While employers will want staff to have fun on the night, provisions should be in place to ensure behaviour does not get out of hand. The first thing to consider is implementing a policy which addresses office parties and work-related social events, outlining that staff have a duty to behave responsibly at all times. It is also advisable to issue individuals with a reminder that the company’s rules on acceptable behaviour will still apply at the event and that incidents of misconduct will be treated seriously. In these more relaxed surroundings, there is the possibility that misconduct may still occur. If this is the case, employers must back up their earlier promise and ensure any allegations are investigated fully. Any individuals who are found to have taken part in bullying, harassment or any form of physical or verbal abuse should be disciplined accordingly.

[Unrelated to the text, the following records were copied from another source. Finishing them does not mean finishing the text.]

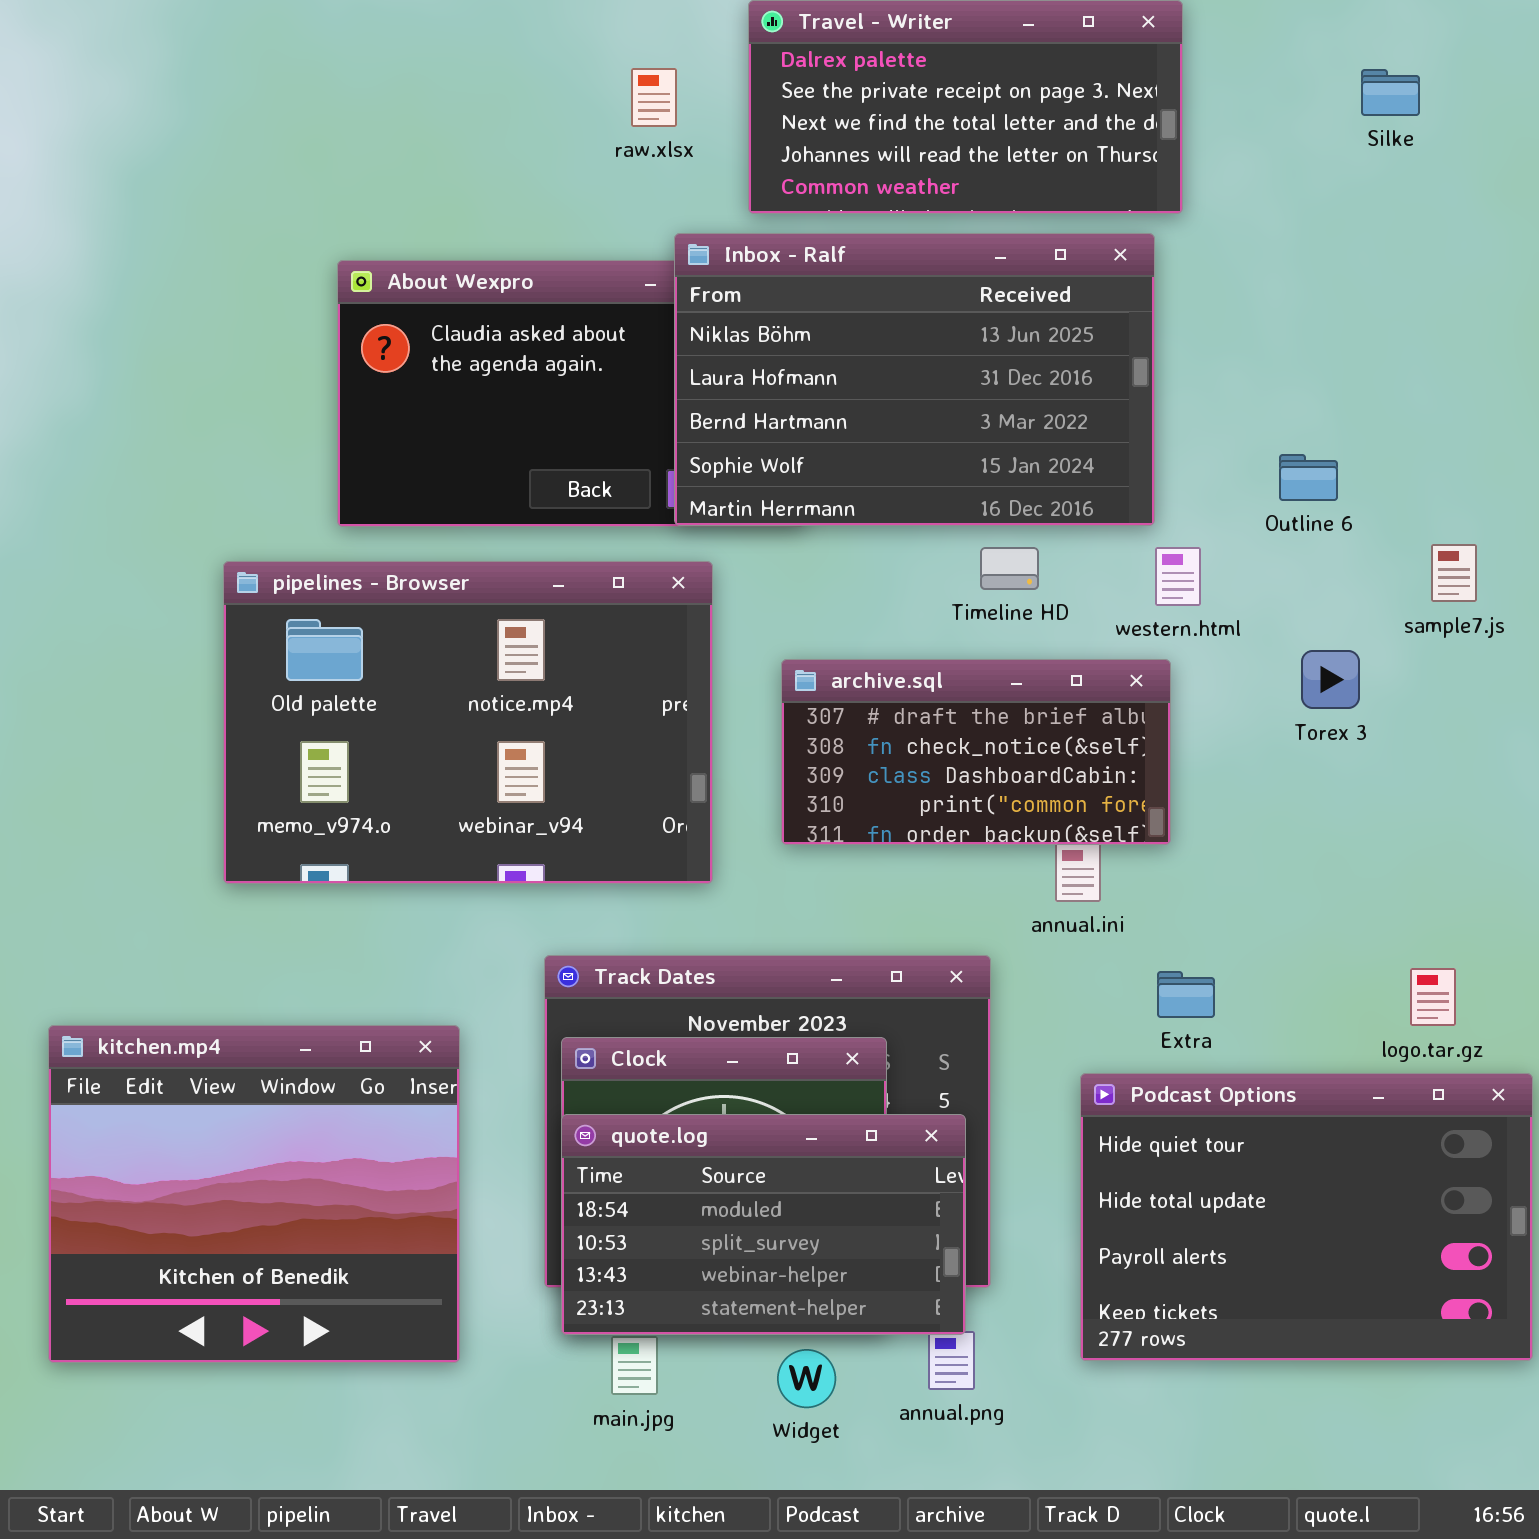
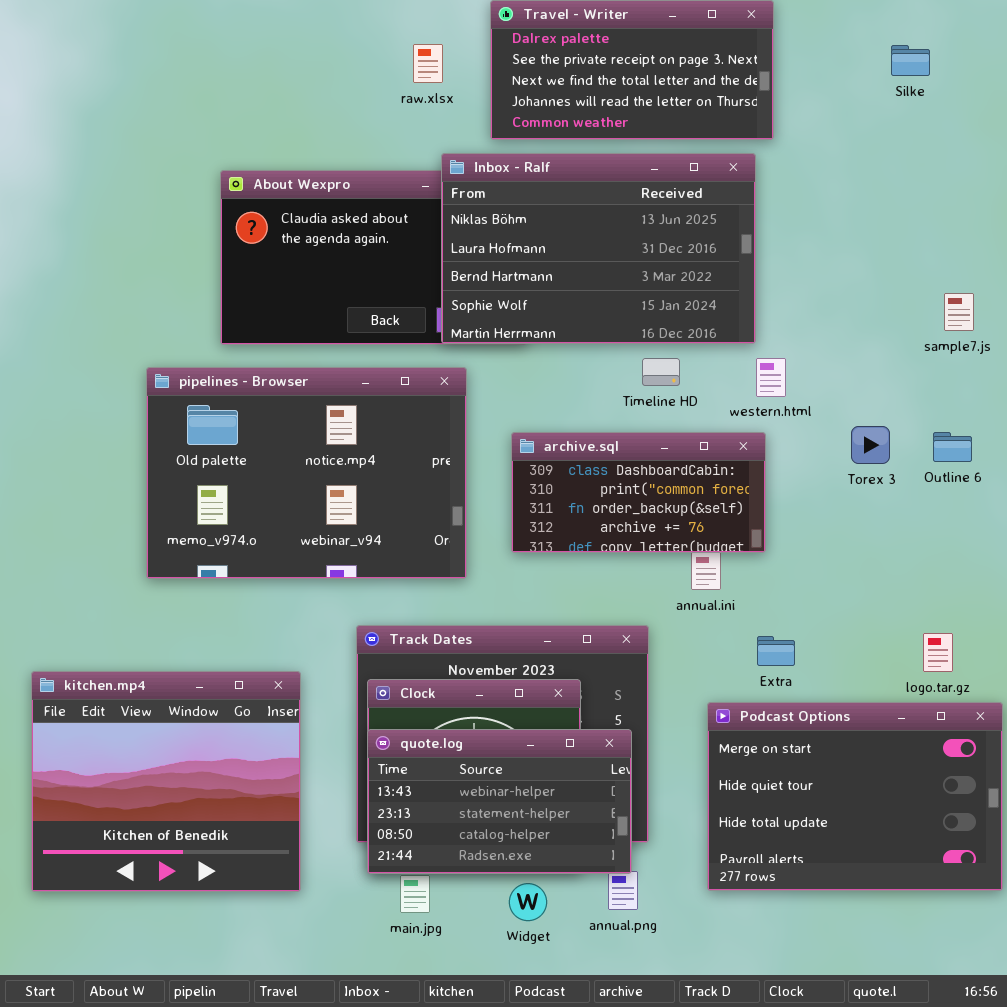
Outline 6: [1279,454,1338,501] -> [933,432,972,462], moved
sample7.js: [1431,544,1477,602] -> [944,293,974,331], moved
archive.sql: [781,659,1171,845] -> [511,432,766,553], scrolled down 2 rows
Podcast Options: [1080,1073,1533,1361] -> [707,702,1003,891], scrolled up 1 row
quote.log: [561,1114,966,1335] -> [367,729,632,874], scrolled down 2 rows

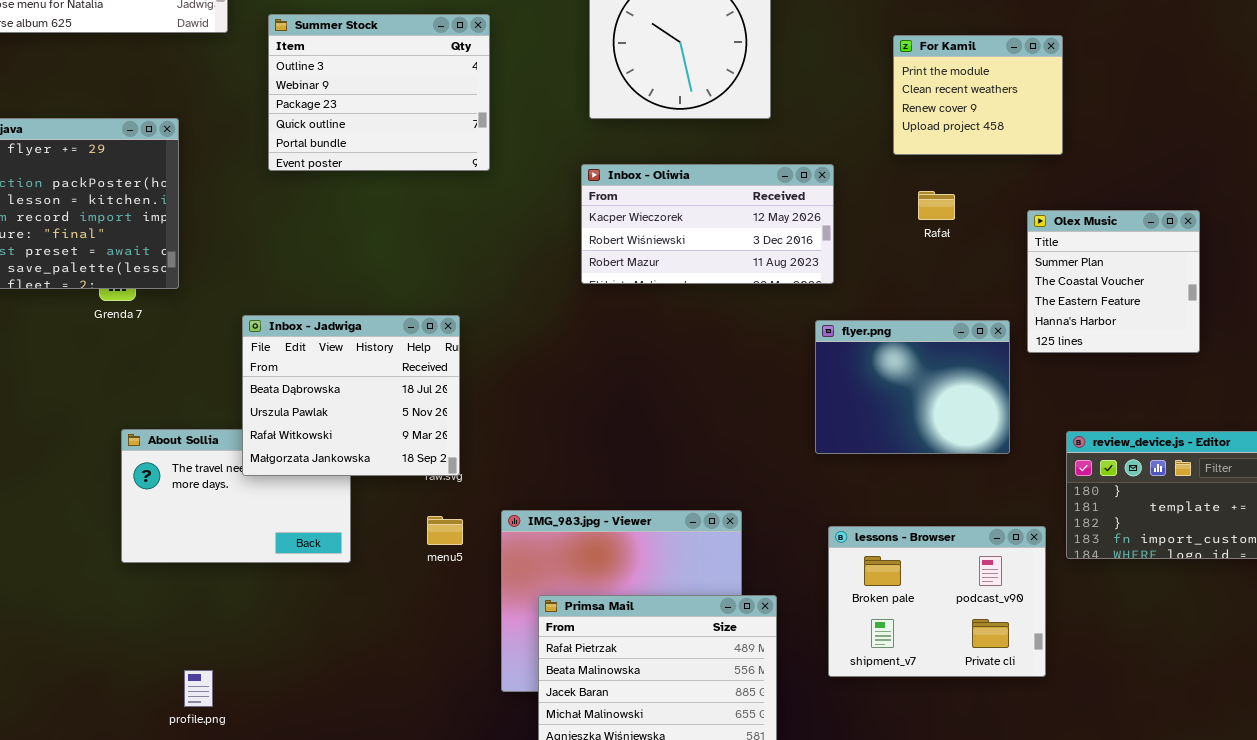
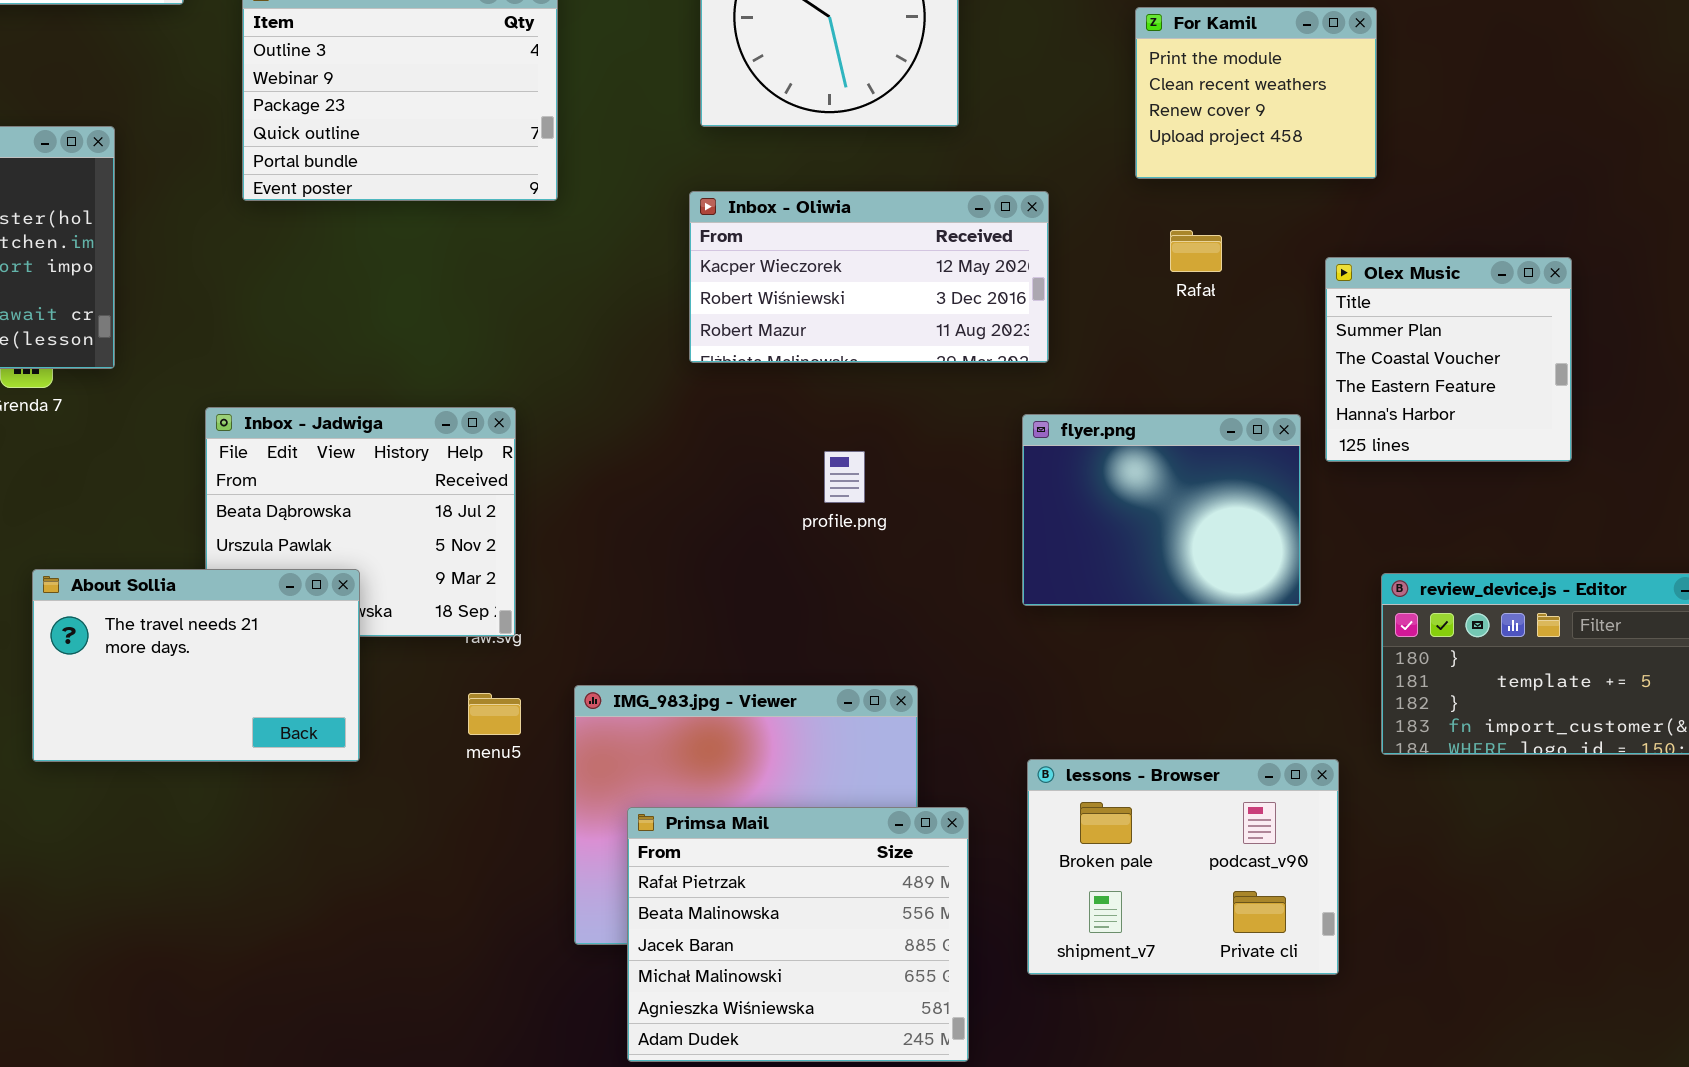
About Sollia: [121,429,351,563] -> [32,569,360,762], raised
lessons - Browser: [828,526,1046,677] -> [1027,759,1339,975], moved
profile.png: [184,670,213,707] -> [824,451,865,503], moved

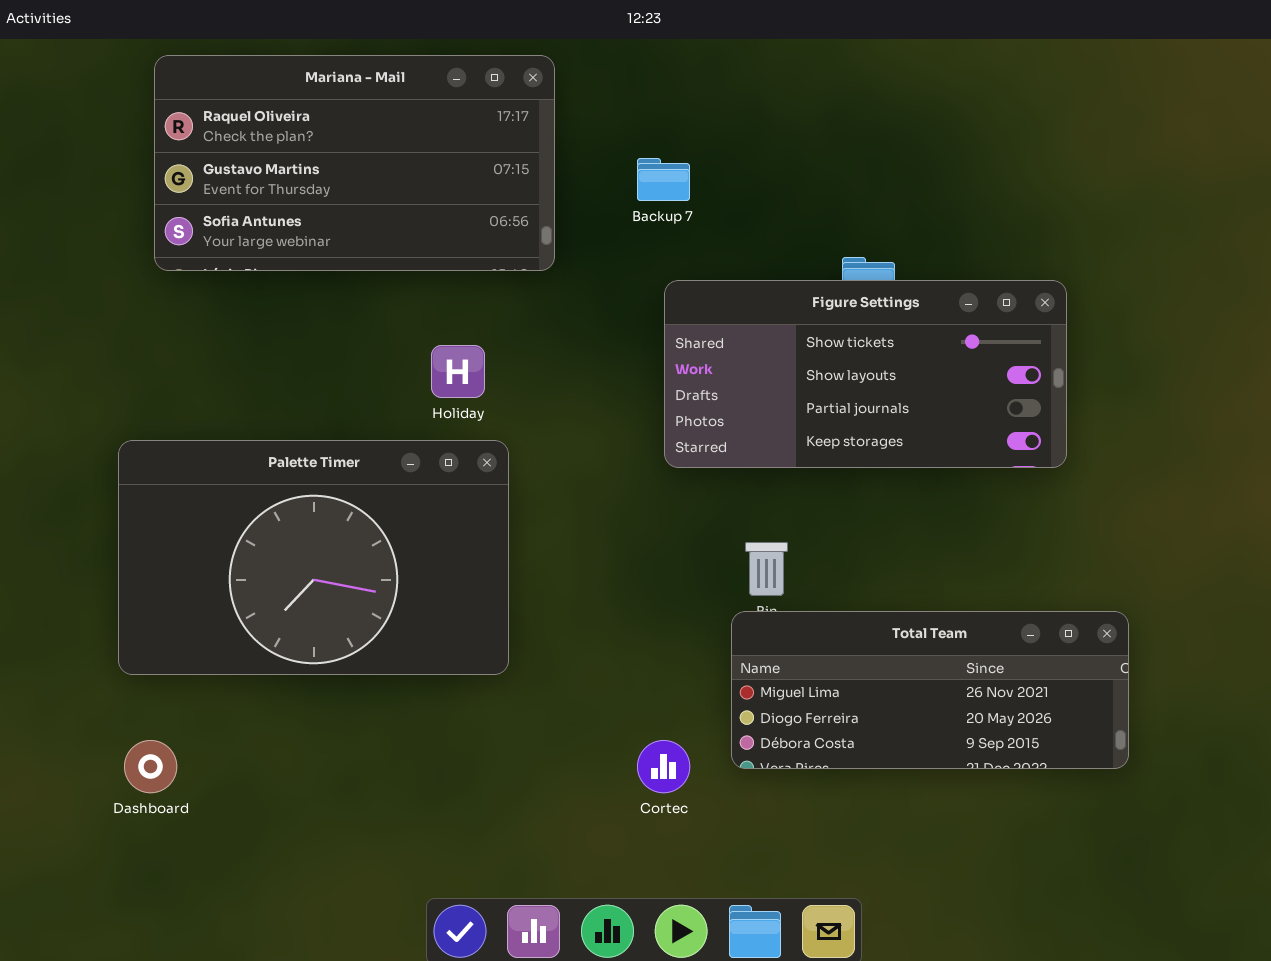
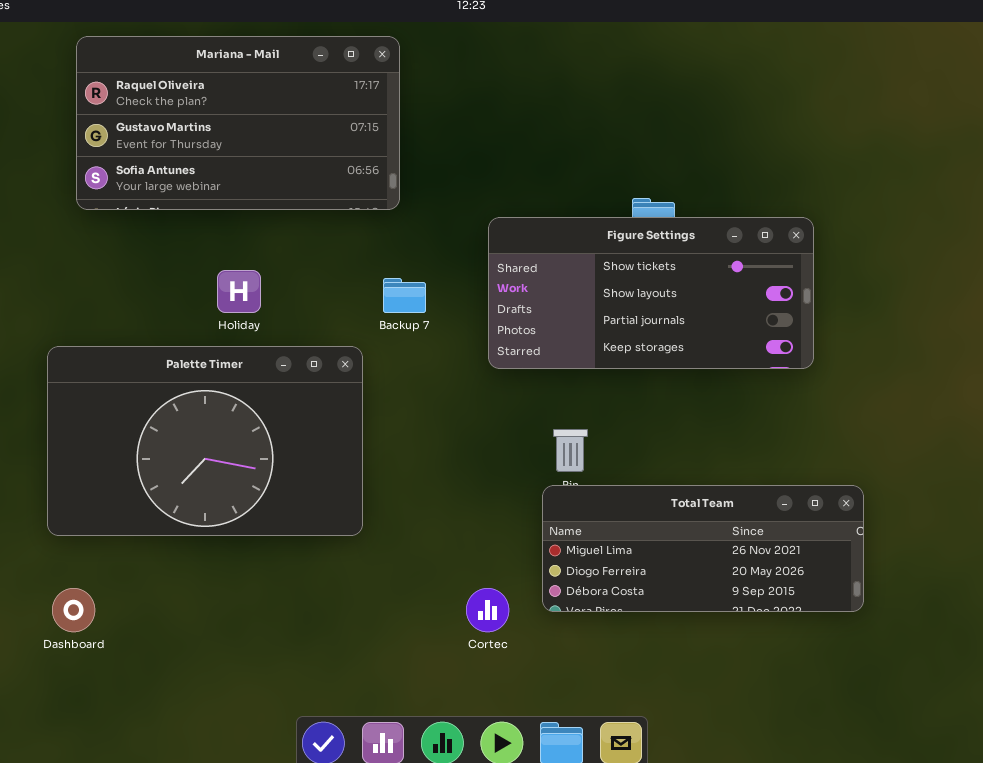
Backup 7: [637,158,690,201] -> [383,278,426,313], moved
Holiday: [431,345,485,398] -> [217,270,261,313], moved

Christmas parties should be suitable for all staff, and it is therefore important to make sure aspects such as the venue, activities or catering options are suitable for a diverse range of employees. For example, holding the party in a pub may be considered discriminatory as it could exclude employees with certain religious beliefs from attending, as well as pregnant employees or those below the legal drinking age. All staff should be invited to attend the party as this will offer a chance to build morale between workers which could lead to increased productivity in the long term. Employers should not withhold invitations from those who have performed poorly, or who they think may not want to attend, as this exclusion could have an adverse impact on employee relations. It may also be advisable not to base the entire event around alcohol. If alcoholic beverages are to be served, offer soft drinks as well and remind employees that they should drink responsibly.
The day after the party can also present issues for employers, with absences and office gossip a common occurrence. While it is not necessarily easy to plan for such disruptions, it is advisable to ensure appropriate absence procedures are in place and rely on these as normal. Although office gossip can also be difficult to control, employers should encourage line managers to monitor employee behaviour as normal and remind staff that conversations during working time must remain appropriate. Employees should be reminded that they are expected to be in work on the day and that their absence may be treated as unauthorised. They should also be aware of the procedure for reporting lateness.
A work Christmas party should be a time of joy and celebration which, if managed correctly, could have a positive impact on the business as a whole. Although Christmas parties are usually a positive way of motivating a workforce and a fun occasion for everyone involved, companies must ensure that their workers maintain certain standards of behaviour. For this to be the case, a significant amount of thought and planning is required, and decision makers should be alert to the various pitfalls ahead of time.